Without the images, repeat every line of the listing exactly.

[Input data]:
================================
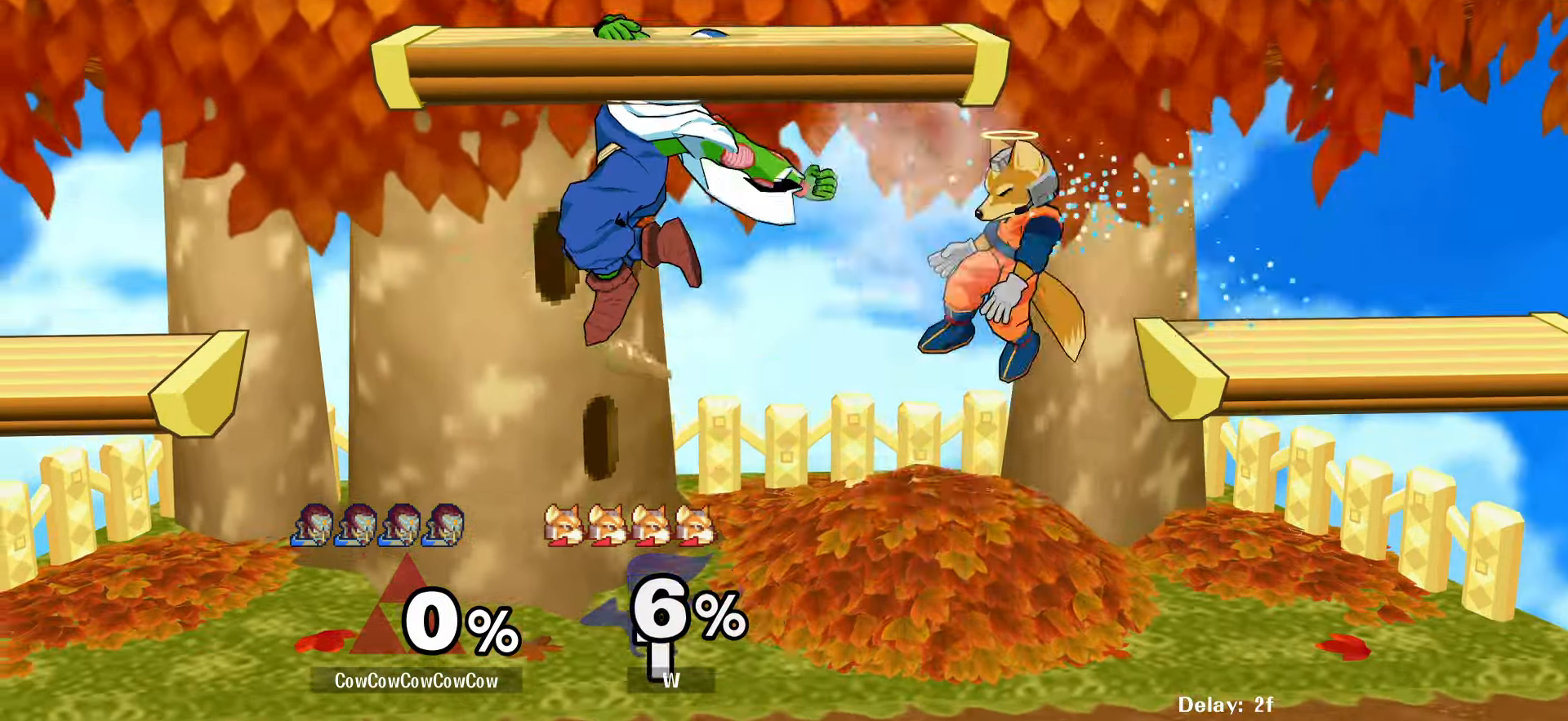
{"buttons": ["DPAD_RIGHT"], "events": [[167, "DPAD_LEFT", "up"], [484, "DPAD_RIGHT", "down"]]}
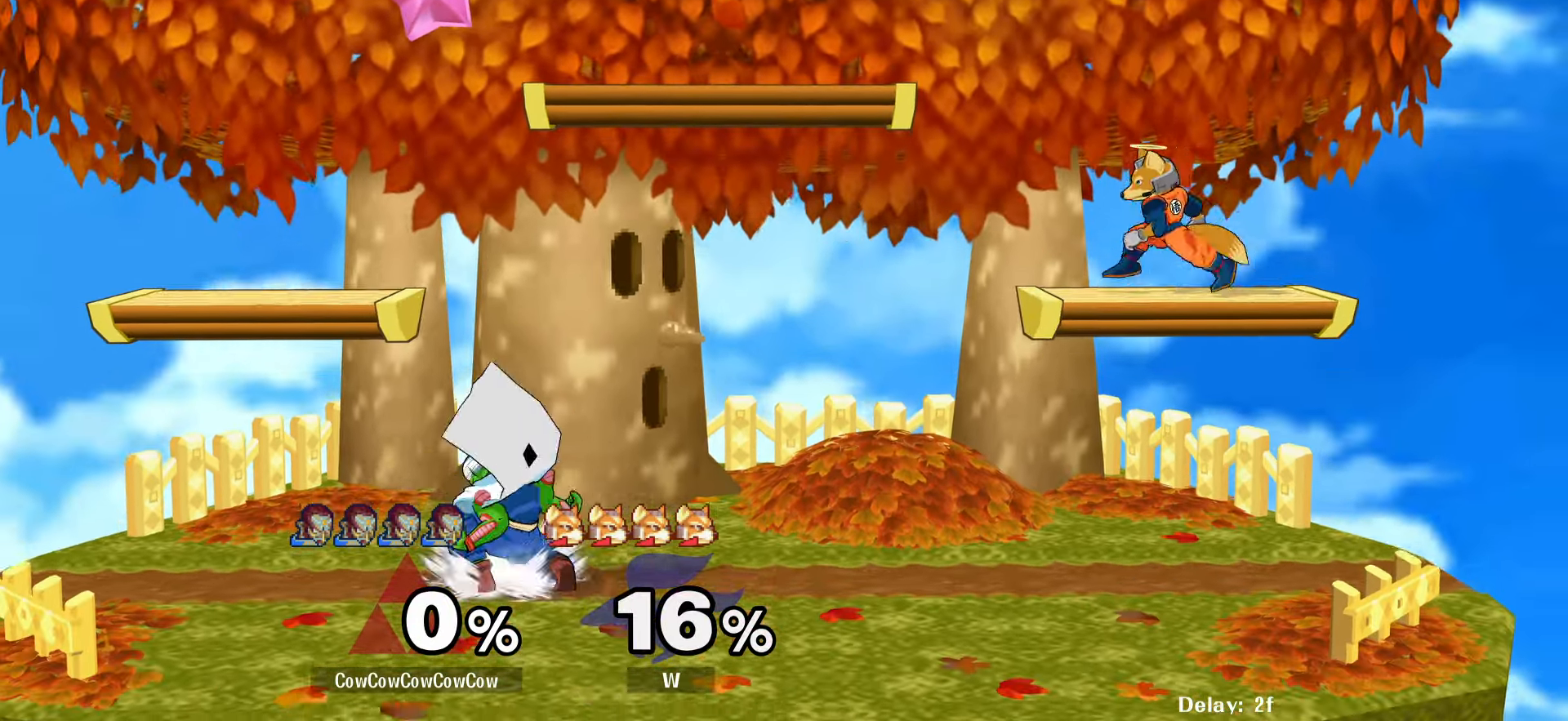
{"buttons": ["DPAD_RIGHT"], "events": []}
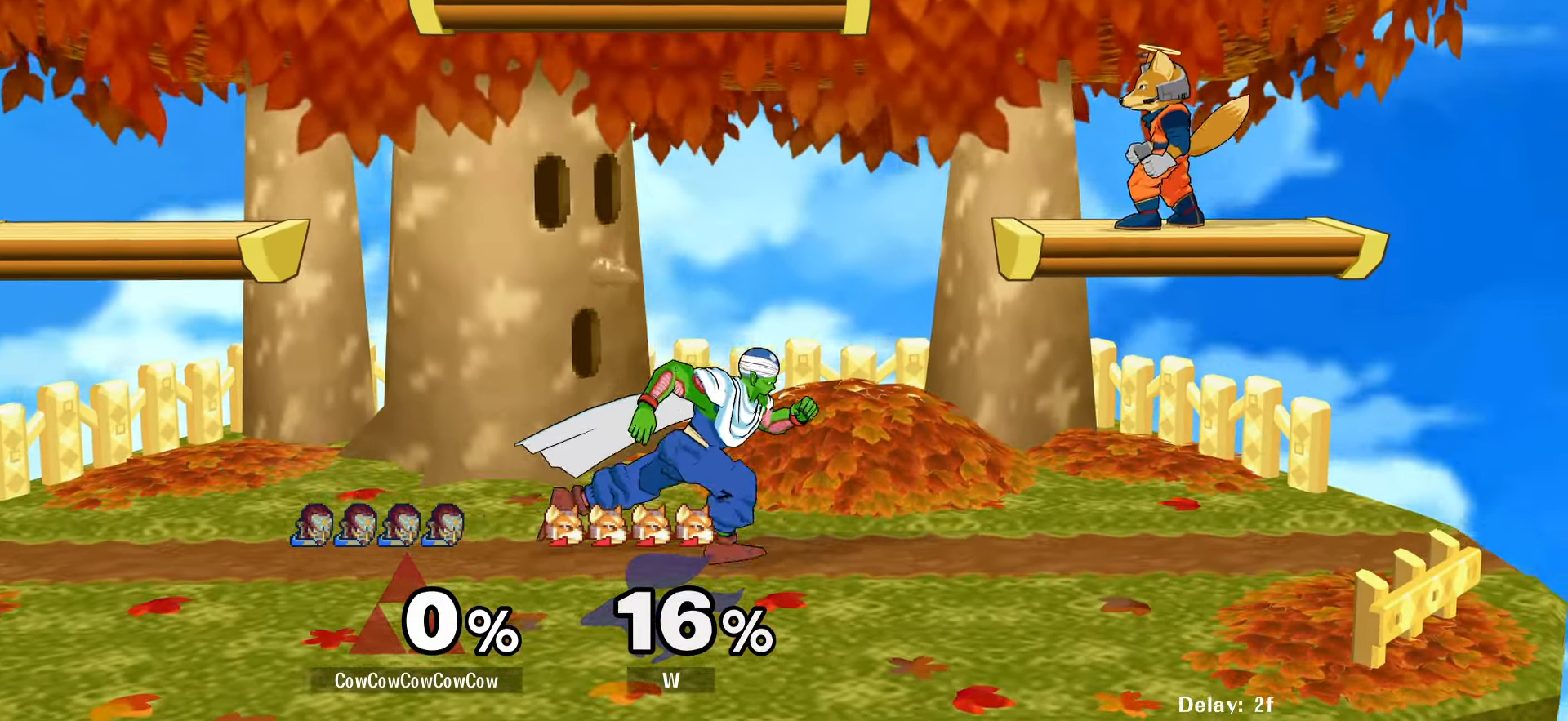
{"buttons": ["DPAD_LEFT"], "events": [[17, "DPAD_RIGHT", "up"], [67, "DPAD_LEFT", "down"], [67, "Y", "down"], [150, "C_UP", "down"], [267, "Y", "up"], [334, "C_UP", "up"]]}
================================
[Completed exercise]:
{"buttons": ["DPAD_RIGHT"], "events": [[167, "DPAD_LEFT", "up"], [484, "DPAD_RIGHT", "down"]]}
{"buttons": ["DPAD_RIGHT"], "events": []}
{"buttons": ["DPAD_LEFT"], "events": [[17, "DPAD_RIGHT", "up"], [67, "DPAD_LEFT", "down"], [67, "Y", "down"], [150, "C_UP", "down"], [267, "Y", "up"], [334, "C_UP", "up"]]}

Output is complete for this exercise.